In the text on parallel CPU setup, which state wakes up the CPUs that are to be onlined?
BEGIN TEXT SEGMENT
Allow a platform to enable parallel setup which brings all to be onlined
CPUs up to the CPUHP_BP_KICK_AP state. While this state advancement on the
control CPU (BP) is single-threaded the important part is the last state
CPUHP_BP_KICK_AP which wakes the to be onlined CPUs up.
This allows the CPUs to run up to the first sychronization point
cpuhp_ap_sync_alive() where they wait for the control CPU to release them
one by one for the full onlining procedure.
This parallelism depends on the CPU hotplug core sync mechanism which
ensures that the parallel brought up CPUs wait for release before touching
any state which would make the CPU visible to anything outside the hotplug
control mechanism.
END TEXT SEGMENT
BEGIN EXERCISE DATA
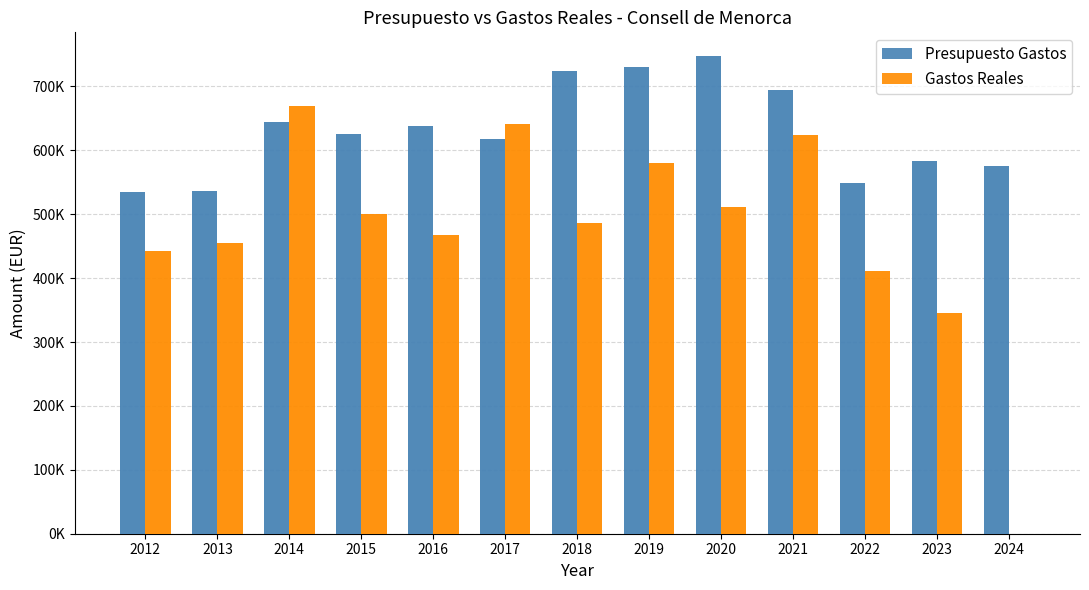

What is the value of the Presupuesto Gastos bar at the 4th from the left?

624862.0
END EXERCISE DATA
**RESULT**
CPUHP_BP_KICK_AP